MATERIAL FOR THIS EXERCISE below:

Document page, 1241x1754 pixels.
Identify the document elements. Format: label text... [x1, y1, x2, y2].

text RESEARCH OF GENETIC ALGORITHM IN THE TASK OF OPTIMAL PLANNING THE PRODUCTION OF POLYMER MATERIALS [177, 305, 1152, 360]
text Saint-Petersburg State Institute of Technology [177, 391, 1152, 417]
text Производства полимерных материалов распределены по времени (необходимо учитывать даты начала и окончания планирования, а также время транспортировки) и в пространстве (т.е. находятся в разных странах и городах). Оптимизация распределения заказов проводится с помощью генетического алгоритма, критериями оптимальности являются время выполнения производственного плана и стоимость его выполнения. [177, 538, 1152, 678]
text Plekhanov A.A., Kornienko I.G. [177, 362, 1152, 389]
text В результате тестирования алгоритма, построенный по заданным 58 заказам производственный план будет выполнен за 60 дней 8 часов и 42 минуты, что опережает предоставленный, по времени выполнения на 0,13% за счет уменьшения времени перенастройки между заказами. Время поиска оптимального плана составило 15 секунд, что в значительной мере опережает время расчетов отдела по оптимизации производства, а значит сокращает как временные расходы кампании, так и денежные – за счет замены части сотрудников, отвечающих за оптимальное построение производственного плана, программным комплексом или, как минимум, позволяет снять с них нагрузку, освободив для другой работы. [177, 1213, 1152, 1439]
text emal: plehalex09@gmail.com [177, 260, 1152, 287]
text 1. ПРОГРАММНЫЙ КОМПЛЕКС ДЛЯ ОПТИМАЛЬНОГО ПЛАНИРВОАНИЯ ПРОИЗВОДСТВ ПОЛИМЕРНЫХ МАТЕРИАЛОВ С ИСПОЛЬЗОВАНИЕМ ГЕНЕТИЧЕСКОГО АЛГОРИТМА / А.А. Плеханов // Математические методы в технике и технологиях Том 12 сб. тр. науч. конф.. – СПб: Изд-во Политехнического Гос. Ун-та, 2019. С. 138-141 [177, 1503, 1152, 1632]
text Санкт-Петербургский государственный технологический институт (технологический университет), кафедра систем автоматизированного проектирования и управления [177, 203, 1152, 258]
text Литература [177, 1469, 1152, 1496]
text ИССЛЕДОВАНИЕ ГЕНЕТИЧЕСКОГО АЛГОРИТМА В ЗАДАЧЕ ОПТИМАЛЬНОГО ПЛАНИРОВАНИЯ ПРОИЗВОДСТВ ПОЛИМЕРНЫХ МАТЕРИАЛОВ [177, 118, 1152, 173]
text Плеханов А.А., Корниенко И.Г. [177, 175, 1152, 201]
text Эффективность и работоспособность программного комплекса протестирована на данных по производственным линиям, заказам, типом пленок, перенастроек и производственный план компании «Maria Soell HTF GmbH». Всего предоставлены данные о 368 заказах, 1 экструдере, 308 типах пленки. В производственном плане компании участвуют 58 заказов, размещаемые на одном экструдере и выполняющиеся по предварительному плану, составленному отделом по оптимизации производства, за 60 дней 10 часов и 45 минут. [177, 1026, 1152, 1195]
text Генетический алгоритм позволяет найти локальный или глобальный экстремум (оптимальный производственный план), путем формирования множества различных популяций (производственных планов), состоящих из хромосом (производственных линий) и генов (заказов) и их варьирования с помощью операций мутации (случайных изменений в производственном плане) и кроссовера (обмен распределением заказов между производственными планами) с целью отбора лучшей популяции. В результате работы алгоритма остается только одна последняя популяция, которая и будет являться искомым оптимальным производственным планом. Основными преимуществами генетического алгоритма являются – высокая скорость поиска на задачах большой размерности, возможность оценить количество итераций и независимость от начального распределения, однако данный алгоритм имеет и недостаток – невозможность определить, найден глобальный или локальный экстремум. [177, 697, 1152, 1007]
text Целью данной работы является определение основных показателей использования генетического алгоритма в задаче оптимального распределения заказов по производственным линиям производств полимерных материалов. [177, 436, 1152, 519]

End of MATERIAL FOR THIS EXERCISE.

YOUR INSTRUCTIONS >> When transcribing the data, keep every line exactly as it is.

EXERCISE RESULT >>
Document page, 1241x1754 pixels.
Identify the document elements. Format: label text... [x1, y1, x2, y2].

text RESEARCH OF GENETIC ALGORITHM IN THE TASK OF OPTIMAL PLANNING THE PRODUCTION OF POLYMER MATERIALS [177, 305, 1152, 360]
text Saint-Petersburg State Institute of Technology [177, 391, 1152, 417]
text Производства полимерных материалов распределены по времени (необходимо учитывать даты начала и окончания планирования, а также время транспортировки) и в пространстве (т.е. находятся в разных странах и городах). Оптимизация распределения заказов проводится с помощью генетического алгоритма, критериями оптимальности являются время выполнения производственного плана и стоимость его выполнения. [177, 538, 1152, 678]
text Plekhanov A.A., Kornienko I.G. [177, 362, 1152, 389]
text В результате тестирования алгоритма, построенный по заданным 58 заказам производственный план будет выполнен за 60 дней 8 часов и 42 минуты, что опережает предоставленный, по времени выполнения на 0,13% за счет уменьшения времени перенастройки между заказами. Время поиска оптимального плана составило 15 секунд, что в значительной мере опережает время расчетов отдела по оптимизации производства, а значит сокращает как временные расходы кампании, так и денежные – за счет замены части сотрудников, отвечающих за оптимальное построение производственного плана, программным комплексом или, как минимум, позволяет снять с них нагрузку, освободив для другой работы. [177, 1213, 1152, 1439]
text emal: plehalex09@gmail.com [177, 260, 1152, 287]
text 1. ПРОГРАММНЫЙ КОМПЛЕКС ДЛЯ ОПТИМАЛЬНОГО ПЛАНИРВОАНИЯ ПРОИЗВОДСТВ ПОЛИМЕРНЫХ МАТЕРИАЛОВ С ИСПОЛЬЗОВАНИЕМ ГЕНЕТИЧЕСКОГО АЛГОРИТМА / А.А. Плеханов // Математические методы в технике и технологиях Том 12 сб. тр. науч. конф.. – СПб: Изд-во Политехнического Гос. Ун-та, 2019. С. 138-141 [177, 1503, 1152, 1632]
text Санкт-Петербургский государственный технологический институт (технологический университет), кафедра систем автоматизированного проектирования и управления [177, 203, 1152, 258]
text Литература [177, 1469, 1152, 1496]
text ИССЛЕДОВАНИЕ ГЕНЕТИЧЕСКОГО АЛГОРИТМА В ЗАДАЧЕ ОПТИМАЛЬНОГО ПЛАНИРОВАНИЯ ПРОИЗВОДСТВ ПОЛИМЕРНЫХ МАТЕРИАЛОВ [177, 118, 1152, 173]
text Плеханов А.А., Корниенко И.Г. [177, 175, 1152, 201]
text Эффективность и работоспособность программного комплекса протестирована на данных по производственным линиям, заказам, типом пленок, перенастроек и производственный план компании «Maria Soell HTF GmbH». Всего предоставлены данные о 368 заказах, 1 экструдере, 308 типах пленки. В производственном плане компании участвуют 58 заказов, размещаемые на одном экструдере и выполняющиеся по предварительному плану, составленному отделом по оптимизации производства, за 60 дней 10 часов и 45 минут. [177, 1026, 1152, 1195]
text Генетический алгоритм позволяет найти локальный или глобальный экстремум (оптимальный производственный план), путем формирования множества различных популяций (производственных планов), состоящих из хромосом (производственных линий) и генов (заказов) и их варьирования с помощью операций мутации (случайных изменений в производственном плане) и кроссовера (обмен распределением заказов между производственными планами) с целью отбора лучшей популяции. В результате работы алгоритма остается только одна последняя популяция, которая и будет являться искомым оптимальным производственным планом. Основными преимуществами генетического алгоритма являются – высокая скорость поиска на задачах большой размерности, возможность оценить количество итераций и независимость от начального распределения, однако данный алгоритм имеет и недостаток – невозможность определить, найден глобальный или локальный экстремум. [177, 697, 1152, 1007]
text Целью данной работы является определение основных показателей использования генетического алгоритма в задаче оптимального распределения заказов по производственным линиям производств полимерных материалов. [177, 436, 1152, 519]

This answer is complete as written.